In the present study we investigated the effects of β amyloid (Aβ) on inhibitory synaptic transmission in the cultured hippocampal neurons using whole-cell patch-clamp recordings and immunocytochemistry, and examined the role of insulin-like growth factor 1 (IGF-1). Incubation with 4 μM Aβ25-35 for 24 h significantly decreased the frequency of spontaneous inhibitory postsynaptic currents (sIPSCs), but had no effect on the mean amplitude. Pretreatment with 10 ng/ml IGF-1 for 24 h prior to Aβ25-35 exposure blocked Aβ-induced disinhibition of hippocampal neurons.

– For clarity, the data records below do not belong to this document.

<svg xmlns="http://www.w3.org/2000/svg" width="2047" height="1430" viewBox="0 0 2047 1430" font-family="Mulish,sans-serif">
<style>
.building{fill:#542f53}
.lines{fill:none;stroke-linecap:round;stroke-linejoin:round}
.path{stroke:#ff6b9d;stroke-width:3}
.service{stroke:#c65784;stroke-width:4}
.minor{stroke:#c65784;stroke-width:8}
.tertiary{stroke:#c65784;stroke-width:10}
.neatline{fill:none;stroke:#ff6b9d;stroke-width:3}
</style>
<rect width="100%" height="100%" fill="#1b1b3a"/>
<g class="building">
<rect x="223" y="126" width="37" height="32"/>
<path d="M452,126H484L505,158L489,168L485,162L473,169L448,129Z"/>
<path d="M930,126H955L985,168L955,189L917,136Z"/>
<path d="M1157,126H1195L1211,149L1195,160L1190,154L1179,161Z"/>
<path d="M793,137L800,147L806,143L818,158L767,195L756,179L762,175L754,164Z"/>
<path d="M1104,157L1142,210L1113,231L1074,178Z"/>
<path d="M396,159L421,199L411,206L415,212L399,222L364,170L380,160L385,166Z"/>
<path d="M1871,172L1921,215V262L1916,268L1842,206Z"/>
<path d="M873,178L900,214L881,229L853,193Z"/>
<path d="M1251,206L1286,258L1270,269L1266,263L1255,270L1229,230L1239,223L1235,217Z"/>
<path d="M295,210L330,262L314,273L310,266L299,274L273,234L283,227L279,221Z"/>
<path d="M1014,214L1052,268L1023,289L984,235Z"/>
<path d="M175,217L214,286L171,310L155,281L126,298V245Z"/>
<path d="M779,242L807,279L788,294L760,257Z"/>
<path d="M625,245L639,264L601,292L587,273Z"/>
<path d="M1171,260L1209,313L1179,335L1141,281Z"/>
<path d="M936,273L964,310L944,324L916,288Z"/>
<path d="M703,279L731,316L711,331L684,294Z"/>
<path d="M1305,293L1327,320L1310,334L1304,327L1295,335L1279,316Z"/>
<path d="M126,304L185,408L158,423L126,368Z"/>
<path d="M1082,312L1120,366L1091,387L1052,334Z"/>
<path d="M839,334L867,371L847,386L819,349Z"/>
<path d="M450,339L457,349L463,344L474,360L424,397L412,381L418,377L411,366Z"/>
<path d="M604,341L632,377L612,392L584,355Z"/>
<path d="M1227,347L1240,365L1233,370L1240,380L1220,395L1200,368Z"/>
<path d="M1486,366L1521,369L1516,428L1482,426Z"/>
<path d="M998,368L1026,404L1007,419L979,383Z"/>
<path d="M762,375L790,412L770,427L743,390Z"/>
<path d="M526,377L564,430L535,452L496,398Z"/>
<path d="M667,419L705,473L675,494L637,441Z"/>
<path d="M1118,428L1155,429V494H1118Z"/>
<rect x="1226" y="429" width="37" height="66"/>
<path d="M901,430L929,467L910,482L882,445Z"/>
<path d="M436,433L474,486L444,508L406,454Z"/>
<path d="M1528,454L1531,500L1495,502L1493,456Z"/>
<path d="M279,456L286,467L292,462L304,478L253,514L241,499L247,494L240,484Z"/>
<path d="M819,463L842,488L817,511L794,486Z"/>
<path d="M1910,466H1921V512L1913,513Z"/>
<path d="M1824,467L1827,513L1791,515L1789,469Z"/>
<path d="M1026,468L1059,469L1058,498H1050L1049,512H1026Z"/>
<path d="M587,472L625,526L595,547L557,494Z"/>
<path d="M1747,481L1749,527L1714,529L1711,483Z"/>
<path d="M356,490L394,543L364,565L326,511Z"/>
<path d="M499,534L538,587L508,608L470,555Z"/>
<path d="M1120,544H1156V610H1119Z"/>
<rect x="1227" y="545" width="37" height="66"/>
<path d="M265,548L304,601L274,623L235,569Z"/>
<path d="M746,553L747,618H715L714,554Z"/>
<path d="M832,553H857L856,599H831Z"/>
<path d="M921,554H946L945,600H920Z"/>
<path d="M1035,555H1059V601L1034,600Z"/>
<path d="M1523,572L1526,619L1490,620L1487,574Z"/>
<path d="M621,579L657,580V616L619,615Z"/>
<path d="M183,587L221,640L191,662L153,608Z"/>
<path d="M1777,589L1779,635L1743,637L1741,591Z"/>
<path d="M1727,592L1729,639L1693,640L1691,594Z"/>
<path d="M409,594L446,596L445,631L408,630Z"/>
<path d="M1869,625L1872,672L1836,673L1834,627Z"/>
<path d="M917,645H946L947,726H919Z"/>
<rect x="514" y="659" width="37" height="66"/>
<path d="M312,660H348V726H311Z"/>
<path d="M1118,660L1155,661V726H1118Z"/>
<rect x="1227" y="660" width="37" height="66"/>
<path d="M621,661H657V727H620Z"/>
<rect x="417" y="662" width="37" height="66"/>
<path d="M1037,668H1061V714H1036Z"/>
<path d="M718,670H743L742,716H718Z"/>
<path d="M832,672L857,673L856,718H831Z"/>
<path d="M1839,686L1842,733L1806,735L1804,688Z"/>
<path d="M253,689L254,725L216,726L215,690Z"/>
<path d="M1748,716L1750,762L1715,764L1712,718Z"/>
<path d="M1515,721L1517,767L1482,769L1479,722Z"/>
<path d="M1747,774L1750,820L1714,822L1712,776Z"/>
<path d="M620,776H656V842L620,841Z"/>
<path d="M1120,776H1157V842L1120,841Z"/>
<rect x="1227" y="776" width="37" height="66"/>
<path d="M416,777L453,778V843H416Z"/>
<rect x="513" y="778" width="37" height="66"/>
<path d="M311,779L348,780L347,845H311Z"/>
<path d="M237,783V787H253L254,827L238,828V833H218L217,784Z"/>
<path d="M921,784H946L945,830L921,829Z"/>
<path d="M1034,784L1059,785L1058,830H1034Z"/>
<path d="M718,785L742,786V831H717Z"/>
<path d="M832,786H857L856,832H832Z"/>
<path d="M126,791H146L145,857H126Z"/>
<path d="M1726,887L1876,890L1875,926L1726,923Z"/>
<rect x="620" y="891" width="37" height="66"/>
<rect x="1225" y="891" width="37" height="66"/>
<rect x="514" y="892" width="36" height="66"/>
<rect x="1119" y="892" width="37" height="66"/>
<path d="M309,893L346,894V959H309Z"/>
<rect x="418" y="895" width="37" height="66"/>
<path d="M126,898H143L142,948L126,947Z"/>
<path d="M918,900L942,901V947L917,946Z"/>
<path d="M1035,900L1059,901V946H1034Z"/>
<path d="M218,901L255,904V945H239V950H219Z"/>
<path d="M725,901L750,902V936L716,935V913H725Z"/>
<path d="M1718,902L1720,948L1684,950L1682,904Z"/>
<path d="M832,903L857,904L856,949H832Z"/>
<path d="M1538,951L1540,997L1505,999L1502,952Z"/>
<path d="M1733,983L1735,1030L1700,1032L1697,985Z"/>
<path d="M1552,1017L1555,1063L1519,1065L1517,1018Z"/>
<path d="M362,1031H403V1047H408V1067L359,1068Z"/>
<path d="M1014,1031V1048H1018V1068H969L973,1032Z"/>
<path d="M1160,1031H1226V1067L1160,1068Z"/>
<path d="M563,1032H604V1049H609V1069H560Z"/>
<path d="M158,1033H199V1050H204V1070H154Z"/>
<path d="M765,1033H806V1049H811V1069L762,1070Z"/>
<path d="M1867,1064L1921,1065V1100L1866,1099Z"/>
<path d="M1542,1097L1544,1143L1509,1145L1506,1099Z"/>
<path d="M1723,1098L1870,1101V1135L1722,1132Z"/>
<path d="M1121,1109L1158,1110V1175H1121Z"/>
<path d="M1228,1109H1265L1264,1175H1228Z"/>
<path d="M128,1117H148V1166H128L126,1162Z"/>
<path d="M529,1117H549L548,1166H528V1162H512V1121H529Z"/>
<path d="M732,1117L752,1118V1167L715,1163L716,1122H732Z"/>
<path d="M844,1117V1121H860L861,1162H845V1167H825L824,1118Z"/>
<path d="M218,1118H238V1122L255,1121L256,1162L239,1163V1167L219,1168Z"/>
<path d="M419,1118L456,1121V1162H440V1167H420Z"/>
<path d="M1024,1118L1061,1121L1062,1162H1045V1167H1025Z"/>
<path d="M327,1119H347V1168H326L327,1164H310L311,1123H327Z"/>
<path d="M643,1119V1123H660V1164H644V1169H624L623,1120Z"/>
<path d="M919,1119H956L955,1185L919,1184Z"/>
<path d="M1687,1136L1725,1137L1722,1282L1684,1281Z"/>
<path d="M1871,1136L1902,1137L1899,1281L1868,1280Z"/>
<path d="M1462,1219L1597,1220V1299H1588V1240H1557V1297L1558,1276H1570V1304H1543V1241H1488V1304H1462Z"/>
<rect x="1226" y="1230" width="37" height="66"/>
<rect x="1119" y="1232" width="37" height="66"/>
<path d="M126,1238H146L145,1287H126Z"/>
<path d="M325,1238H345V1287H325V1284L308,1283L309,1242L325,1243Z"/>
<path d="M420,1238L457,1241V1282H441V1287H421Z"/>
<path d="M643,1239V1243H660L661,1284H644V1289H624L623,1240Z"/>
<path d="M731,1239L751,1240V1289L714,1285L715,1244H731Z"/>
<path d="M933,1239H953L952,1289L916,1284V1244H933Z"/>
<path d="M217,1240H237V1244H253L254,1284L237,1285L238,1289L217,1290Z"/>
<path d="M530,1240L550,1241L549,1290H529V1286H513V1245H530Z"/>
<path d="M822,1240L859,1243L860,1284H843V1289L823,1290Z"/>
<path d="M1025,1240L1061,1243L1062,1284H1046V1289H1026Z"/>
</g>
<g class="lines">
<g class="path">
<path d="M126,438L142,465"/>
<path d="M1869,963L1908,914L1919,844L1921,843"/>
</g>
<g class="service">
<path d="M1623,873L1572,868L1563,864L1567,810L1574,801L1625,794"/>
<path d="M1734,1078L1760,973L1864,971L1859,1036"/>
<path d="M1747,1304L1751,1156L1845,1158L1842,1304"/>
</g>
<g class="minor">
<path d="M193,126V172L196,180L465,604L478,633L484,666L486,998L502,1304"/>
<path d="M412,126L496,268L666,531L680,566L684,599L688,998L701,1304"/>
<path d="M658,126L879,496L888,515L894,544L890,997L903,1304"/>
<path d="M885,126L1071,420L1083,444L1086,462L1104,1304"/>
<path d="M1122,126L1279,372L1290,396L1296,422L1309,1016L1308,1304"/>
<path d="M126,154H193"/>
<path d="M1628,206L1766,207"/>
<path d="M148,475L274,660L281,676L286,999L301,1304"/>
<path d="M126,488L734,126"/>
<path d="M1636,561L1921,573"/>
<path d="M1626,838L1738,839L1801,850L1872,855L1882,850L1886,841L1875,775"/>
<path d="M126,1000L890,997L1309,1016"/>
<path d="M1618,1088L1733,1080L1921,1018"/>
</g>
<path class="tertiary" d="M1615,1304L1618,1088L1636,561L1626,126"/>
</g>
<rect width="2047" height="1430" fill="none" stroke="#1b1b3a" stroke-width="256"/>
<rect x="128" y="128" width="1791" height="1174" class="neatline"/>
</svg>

The frequency and mean amplitude of miniature IPSC (mIPSCs) were not significantly affected by Aβ. The rise and decay kinetics of sIPSCs and mIPSCs were similar for the control and Aβ25-35-treated hippocampal neurons. Immunocytochemistry showed no changes in the ratio of γ-aminobutyric acid (GABA) positive cells subsequent to treatment with Aβ, or IGF-1. Together these data suggest that Aβ-induced the disinhibition in cultured hippocampal neurons, whereas IGF-1 could block this effect.